Nelle ultime settimane, durante i lavori di una commissione speciale europea su una serie di indicazioni per combattere il cancro, è stata approvata una risoluzione non vincolante riguardo la limitazione del consumo, tra le altre cose, del vino.
In merito alle ipotesi circolate sulla possibilità di apporre etichette di avvertenza sanitaria, mettere sulle bottiglie di vino delle etichette come quelle sui pacchetti di sigarette “il fumo nuoce alla salute”, potrebbe avere un’influenza negativa sul mercato.

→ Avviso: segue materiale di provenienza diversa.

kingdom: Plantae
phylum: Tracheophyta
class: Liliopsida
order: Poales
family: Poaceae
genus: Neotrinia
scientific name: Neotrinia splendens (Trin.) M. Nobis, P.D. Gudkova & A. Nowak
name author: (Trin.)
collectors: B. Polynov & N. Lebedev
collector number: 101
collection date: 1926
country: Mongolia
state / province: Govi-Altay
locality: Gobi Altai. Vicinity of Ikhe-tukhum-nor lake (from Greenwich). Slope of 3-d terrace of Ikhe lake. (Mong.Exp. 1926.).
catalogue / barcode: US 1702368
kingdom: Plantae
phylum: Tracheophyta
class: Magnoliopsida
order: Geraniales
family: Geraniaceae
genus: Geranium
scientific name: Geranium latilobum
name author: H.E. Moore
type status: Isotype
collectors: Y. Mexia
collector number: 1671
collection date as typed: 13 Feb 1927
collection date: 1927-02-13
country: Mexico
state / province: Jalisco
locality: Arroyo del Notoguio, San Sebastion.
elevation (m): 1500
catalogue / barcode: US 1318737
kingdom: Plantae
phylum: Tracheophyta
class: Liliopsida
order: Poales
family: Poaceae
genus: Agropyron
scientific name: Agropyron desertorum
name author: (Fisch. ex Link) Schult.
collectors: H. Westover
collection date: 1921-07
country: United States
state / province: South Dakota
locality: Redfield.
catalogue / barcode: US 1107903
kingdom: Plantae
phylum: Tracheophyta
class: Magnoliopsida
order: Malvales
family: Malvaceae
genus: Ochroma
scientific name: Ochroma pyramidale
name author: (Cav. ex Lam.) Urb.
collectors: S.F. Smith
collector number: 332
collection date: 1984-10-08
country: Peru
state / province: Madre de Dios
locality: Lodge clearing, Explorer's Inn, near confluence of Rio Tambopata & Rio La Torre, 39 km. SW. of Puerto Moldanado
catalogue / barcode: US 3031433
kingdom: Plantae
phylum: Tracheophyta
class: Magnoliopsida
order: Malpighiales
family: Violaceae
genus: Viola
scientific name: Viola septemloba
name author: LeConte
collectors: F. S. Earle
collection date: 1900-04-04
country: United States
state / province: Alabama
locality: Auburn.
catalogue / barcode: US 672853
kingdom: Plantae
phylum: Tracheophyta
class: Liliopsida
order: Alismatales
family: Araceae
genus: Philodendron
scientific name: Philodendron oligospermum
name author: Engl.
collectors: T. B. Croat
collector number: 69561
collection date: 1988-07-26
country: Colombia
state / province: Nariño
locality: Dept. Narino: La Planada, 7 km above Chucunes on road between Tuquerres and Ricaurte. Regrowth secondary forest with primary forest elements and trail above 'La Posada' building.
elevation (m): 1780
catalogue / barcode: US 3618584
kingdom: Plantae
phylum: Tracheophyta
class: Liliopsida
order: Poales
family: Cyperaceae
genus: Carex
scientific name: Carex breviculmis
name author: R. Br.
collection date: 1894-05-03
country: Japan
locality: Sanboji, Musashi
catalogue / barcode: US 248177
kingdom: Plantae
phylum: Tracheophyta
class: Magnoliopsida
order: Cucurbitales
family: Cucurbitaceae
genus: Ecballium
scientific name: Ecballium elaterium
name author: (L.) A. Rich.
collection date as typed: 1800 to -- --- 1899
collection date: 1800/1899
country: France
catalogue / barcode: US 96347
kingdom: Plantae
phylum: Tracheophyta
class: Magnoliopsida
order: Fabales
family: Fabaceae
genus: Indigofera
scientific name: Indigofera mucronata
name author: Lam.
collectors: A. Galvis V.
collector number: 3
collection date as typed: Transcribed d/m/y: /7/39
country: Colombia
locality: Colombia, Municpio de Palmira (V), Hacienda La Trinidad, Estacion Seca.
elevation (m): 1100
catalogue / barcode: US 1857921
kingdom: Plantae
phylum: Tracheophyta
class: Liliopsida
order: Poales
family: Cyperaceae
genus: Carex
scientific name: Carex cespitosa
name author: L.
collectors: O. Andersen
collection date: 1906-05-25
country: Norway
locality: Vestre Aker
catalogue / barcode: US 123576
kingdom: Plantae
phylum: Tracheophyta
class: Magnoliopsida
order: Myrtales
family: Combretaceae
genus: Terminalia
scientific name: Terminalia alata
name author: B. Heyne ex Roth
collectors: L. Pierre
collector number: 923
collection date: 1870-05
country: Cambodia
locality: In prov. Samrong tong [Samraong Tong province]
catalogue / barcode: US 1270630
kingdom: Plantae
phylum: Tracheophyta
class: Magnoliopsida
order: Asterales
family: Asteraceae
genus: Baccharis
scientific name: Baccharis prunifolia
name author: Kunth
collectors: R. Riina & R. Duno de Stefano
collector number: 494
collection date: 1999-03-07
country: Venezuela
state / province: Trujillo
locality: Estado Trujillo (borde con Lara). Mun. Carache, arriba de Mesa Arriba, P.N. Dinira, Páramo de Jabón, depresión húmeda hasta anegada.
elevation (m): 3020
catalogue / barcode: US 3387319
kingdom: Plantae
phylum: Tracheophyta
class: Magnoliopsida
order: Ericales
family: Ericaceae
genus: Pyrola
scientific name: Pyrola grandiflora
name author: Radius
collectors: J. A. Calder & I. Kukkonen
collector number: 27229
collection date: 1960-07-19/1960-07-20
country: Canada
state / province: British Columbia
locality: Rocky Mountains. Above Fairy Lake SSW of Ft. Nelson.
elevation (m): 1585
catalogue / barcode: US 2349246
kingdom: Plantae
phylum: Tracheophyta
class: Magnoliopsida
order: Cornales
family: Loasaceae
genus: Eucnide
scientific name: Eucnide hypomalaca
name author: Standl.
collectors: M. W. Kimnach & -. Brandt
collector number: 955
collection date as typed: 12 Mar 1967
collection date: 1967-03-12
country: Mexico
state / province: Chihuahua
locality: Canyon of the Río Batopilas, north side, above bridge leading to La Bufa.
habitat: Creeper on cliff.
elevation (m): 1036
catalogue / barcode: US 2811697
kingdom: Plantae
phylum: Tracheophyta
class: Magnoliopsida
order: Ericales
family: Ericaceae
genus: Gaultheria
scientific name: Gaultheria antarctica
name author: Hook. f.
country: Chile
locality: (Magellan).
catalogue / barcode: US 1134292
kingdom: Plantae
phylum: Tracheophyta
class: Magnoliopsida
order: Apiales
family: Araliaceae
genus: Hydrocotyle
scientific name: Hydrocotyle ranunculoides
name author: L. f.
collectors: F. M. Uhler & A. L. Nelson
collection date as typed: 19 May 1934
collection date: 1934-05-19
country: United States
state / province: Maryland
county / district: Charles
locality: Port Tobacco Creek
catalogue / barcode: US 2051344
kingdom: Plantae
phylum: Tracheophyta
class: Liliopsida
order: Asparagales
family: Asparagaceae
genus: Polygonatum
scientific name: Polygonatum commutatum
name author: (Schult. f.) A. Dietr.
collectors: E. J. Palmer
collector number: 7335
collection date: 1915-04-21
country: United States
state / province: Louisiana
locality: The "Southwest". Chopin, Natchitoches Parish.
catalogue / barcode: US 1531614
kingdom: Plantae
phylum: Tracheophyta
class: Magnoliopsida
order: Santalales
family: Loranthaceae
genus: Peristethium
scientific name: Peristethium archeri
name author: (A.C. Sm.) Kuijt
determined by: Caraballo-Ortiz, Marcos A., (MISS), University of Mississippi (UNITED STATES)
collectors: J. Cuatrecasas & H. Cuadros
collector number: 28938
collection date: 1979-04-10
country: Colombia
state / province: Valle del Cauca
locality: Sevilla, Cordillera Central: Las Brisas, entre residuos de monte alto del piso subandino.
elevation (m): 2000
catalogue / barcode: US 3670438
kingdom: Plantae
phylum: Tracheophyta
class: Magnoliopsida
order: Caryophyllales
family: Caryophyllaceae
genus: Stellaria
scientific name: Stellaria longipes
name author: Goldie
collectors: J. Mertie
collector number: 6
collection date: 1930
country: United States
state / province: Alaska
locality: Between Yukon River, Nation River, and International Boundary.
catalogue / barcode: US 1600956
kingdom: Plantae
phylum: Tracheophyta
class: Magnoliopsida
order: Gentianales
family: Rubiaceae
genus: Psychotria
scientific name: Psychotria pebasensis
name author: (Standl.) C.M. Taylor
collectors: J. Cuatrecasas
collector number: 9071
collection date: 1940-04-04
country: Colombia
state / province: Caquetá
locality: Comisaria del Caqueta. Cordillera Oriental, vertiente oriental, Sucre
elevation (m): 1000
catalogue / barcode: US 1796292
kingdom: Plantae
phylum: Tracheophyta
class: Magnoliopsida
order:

Il vino va certamente consumato con moderazione, ma mettere un’avvertenza che recita “il vino fa male” ricorda un precedente, quello delle etichette “a semaforo”. Per cui uno prodotto molto buono come il formaggio di fossa, secondo l’Unione europea, dovrebbe avere l’etichetta rossa perché fa salire il colesterolo.
Bisogna invece andare in un’altra direzione rispetto a “criminalizzare” un prodotto come il vino, quella di fare cibi sani e che abbiano i requisiti della massima sicurezza, e su questo i Paesi europei, a partire dall’Italia, fanno molto bene. Serve inoltre ricorrere delle indicazioni di utilizzo dei prodotti fatte da tutti gli operatori, cioè i produttori, i distributori, coinvolgendo le associazioni dei consumatori e i docenti universitari di alimentazione.
L’Italia è uno dei maggiori Paesi consumatori e produttori di vino, “se la gioca” con la Francia. Oltre a questo, lo esportiamo a livello globale e sempre sul piano internazionale stanno aumentando le nostre possibilità di entrare nel mercato di quei Paesi che si stanno affacciando all’alimentazione occidentale, come la Cina.
Il vino è un prodotto di eccellenza con un importante giro d’affari per quanto riguarda i consumi, la produzione e la vendita, e va assolutamente difeso e implementato con studi e vitigni innovativi. Questo già si fa in molte regioni della nostra penisola e quando le altre, rimaste più indietro, colmeranno il gap, porteranno il nostro Paese a nuove vette.